REQUIRED WORK: Give the transcribed text in the listing below as a JSON list of strings, one string per line and no blank lines. Leave the pictures out of the answer.

Collected data:
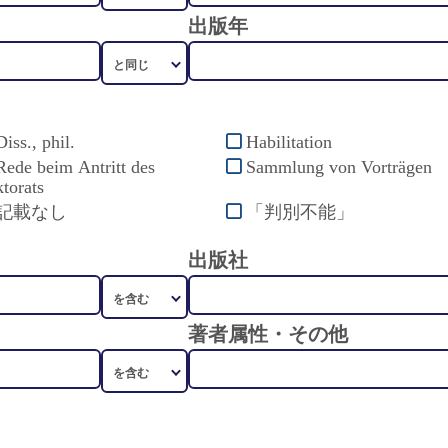
出版年
Diss., phil.
Habilitation
Rede beim Antritt des
Sammlung von Vorträgen
torats
記載なし
「判別不能」
出版社
著者属性・その他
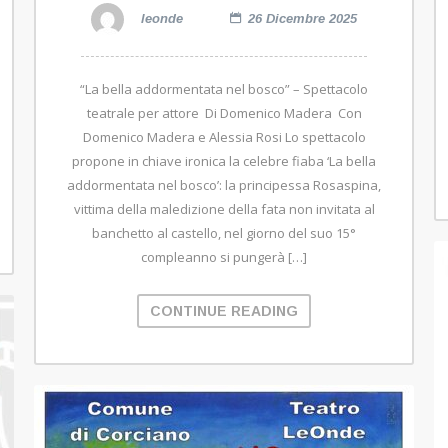
leonde
26 Dicembre 2025
“La bella addormentata nel bosco” – Spettacolo
teatrale per attore Di Domenico Madera Con
Domenico Madera e Alessia Rosi Lo spettacolo
propone in chiave ironica la celebre fiaba ‘La bella
addormentata nel bosco’: la principessa Rosaspina,
vittima della maledizione della fata non invitata al
banchetto al castello, nel giorno del suo 15°
compleanno si pungerà […]
CONTINUE READING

WRITTEN SOLUTION:
[
  "出版年",
  "Diss., phil.",
  "Habilitation",
  "Rede beim Antritt des",
  "Sammlung von Vorträgen",
  "torats",
  "記載なし",
  "「判別不能」",
  "出版社",
  "著者属性・その他",
  "leonde",
  "26 Dicembre 2025",
  "“La bella addormentata nel bosco” – Spettacolo",
  "teatrale per attore Di Domenico Madera Con",
  "Domenico Madera e Alessia Rosi Lo spettacolo",
  "propone in chiave ironica la celebre fiaba ‘La bella",
  "addormentata nel bosco’: la principessa Rosaspina,",
  "vittima della maledizione della fata non invitata al",
  "banchetto al castello, nel giorno del suo 15°",
  "compleanno si pungerà […]",
  "CONTINUE READING"
]